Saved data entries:
__________
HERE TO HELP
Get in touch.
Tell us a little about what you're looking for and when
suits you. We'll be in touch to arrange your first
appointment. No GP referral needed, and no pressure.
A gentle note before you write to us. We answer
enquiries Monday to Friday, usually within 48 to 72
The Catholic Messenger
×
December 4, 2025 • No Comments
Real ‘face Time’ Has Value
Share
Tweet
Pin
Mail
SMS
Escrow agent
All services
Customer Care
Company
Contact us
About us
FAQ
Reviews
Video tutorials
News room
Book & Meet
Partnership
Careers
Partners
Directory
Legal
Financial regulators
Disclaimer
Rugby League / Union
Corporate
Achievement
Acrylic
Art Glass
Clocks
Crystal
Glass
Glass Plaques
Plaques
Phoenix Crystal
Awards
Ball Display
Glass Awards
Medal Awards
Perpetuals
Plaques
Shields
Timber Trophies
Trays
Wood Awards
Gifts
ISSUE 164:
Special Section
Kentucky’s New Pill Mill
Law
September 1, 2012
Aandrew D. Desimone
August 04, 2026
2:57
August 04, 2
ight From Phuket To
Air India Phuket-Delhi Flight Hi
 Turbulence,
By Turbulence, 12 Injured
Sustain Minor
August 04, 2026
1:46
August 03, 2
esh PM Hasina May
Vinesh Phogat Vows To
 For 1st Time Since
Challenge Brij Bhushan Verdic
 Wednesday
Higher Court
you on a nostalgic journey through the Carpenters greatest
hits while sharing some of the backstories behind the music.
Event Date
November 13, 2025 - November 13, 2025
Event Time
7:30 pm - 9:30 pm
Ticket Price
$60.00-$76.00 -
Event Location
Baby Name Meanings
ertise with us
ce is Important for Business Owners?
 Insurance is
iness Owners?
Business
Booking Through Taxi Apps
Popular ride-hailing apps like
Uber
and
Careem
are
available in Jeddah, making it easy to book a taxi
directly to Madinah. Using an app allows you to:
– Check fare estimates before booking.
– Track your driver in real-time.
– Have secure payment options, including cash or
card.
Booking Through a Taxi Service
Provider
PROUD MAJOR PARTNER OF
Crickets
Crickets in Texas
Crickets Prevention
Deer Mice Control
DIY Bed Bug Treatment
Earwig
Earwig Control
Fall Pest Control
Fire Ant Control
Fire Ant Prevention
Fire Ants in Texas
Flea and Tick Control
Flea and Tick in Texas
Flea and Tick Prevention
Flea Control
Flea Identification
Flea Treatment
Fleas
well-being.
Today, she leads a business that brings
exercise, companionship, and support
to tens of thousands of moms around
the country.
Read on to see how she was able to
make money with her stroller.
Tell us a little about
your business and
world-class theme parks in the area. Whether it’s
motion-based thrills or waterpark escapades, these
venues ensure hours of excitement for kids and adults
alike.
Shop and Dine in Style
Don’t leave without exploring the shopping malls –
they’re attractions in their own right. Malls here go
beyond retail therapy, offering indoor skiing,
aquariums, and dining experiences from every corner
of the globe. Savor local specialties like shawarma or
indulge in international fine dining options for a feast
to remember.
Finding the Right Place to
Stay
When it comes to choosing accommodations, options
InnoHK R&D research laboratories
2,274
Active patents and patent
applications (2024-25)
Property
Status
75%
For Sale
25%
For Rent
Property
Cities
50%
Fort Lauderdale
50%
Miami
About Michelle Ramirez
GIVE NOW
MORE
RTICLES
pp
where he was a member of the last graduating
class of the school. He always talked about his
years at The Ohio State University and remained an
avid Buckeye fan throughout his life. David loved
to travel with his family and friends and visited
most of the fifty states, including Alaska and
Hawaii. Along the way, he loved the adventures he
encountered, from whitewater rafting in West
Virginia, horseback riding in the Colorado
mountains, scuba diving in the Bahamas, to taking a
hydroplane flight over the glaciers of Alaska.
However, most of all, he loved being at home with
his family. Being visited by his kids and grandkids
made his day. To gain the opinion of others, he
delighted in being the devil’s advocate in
__________
TO DO ▸ Please count how many lines in the preceding records hold the word "family", then give only that number.

RESULT OF THE TASK ▸ 2